Bahntrasse, Autobahn: Die Verkehrsanbindung für das geplante Werk ist nahezu perfekt.
Bahntrasse, Autobahn: Die Verkehrsanbindung für das geplante Werk ist nahezu perfekt.
© Monika Skolimowska/dpa

Fast scheint es so, als könne die Autofabrik der Schlüssel zu allen Sorgen sein, die die Gemeinde hat. Der Minister antwortet, es werde jetzt darum gehen, genau diese „Liste der Hausaufgaben“ abzuarbeiten, gemeinsam mit der Kommune, der Ministerpräsident habe das Projekt zur Chefsache gemacht. Tesla habe zudem zugesichert, sich auch kommunal zu engagieren. „Wenn ein Geräteanhänger oder so etwas für die Feuerwehr gebraucht wird, habe ich die klare Aussage von denen: Das machen wir.“

Ein Stadtverordneter fragt, ob Tesla in Grünheide auch Gewerbesteuer zahlen werde, das würde seine Begeisterung deutlich steigern. Steinbach holt für seine Antwort weiter aus, dann sagt er: „Ich habe bisher keinen Hinweis, dass die Gewerbesteuer nicht in die Gemeinde fließen soll. Aber ich kann für Tesla hier keine Zusage machen.“ Er werde die Frage in die nächsten Gespräche mitnehmen.

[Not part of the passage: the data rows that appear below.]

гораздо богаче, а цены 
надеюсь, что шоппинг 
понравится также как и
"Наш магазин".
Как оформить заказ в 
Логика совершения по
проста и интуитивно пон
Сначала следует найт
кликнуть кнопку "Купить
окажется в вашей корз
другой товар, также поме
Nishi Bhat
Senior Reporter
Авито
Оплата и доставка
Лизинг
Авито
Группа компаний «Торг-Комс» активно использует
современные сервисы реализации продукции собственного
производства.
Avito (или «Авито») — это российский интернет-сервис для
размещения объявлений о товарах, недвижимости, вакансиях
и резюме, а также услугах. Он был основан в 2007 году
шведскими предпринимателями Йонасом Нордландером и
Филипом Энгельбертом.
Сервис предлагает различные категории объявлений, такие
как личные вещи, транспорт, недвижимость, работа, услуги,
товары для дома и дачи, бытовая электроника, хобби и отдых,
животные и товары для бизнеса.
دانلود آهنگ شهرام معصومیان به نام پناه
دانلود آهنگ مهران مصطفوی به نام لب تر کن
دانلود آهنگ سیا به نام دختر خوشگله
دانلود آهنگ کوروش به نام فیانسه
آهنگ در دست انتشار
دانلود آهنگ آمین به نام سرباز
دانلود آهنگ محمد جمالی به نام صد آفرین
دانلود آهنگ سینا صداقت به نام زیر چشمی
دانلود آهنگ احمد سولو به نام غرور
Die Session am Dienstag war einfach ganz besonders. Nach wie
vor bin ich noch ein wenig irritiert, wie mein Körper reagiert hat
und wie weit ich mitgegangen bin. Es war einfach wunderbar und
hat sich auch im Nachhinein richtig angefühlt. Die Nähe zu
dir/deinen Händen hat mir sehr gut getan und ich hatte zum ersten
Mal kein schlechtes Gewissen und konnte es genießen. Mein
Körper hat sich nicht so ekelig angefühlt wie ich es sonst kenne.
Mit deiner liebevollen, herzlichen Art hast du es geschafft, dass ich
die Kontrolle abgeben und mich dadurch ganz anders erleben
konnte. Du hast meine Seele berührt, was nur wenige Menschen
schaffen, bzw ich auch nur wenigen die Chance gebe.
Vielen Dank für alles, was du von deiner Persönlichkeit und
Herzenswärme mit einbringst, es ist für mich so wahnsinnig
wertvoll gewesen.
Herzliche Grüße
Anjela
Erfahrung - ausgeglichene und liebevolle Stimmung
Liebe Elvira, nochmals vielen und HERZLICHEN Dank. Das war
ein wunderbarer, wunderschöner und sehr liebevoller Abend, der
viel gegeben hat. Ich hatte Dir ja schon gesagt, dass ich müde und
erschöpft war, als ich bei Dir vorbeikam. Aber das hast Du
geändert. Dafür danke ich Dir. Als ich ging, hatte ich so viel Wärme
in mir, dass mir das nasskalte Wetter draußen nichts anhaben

Wenigstens die Einkommenssteuer wollen sie haben

Bei diesen Worten wiegt Lothar Runge seinen Kopf bedächtig hin und her. In der Heimatstube hat er gesagt, dass er nicht an Gewerbesteuereinnahmen glaubt. Umso wichtiger sei es, Tesla-Mitarbeiter in Grünheide anzusiedeln, um wenigstens Einkommenssteuer zu kassieren.

Dann bricht der Minister auf, der Saal leert sich. Im Hauptausschuss wird es noch um einen Fahrstuhl für den Jugendclub geben, Lothar Runge setzt sich seit neun Jahren dafür ein, 179.000 Euro soll der Aufzug kosten. Die Abstimmung will er aber nicht mehr abwarten, lieber doch noch mit seinem Enkel Geburtstag feiern. Als Runge den Heydewirt verlässt, sind die Tabletts mit den Sektgläsern noch halbvoll.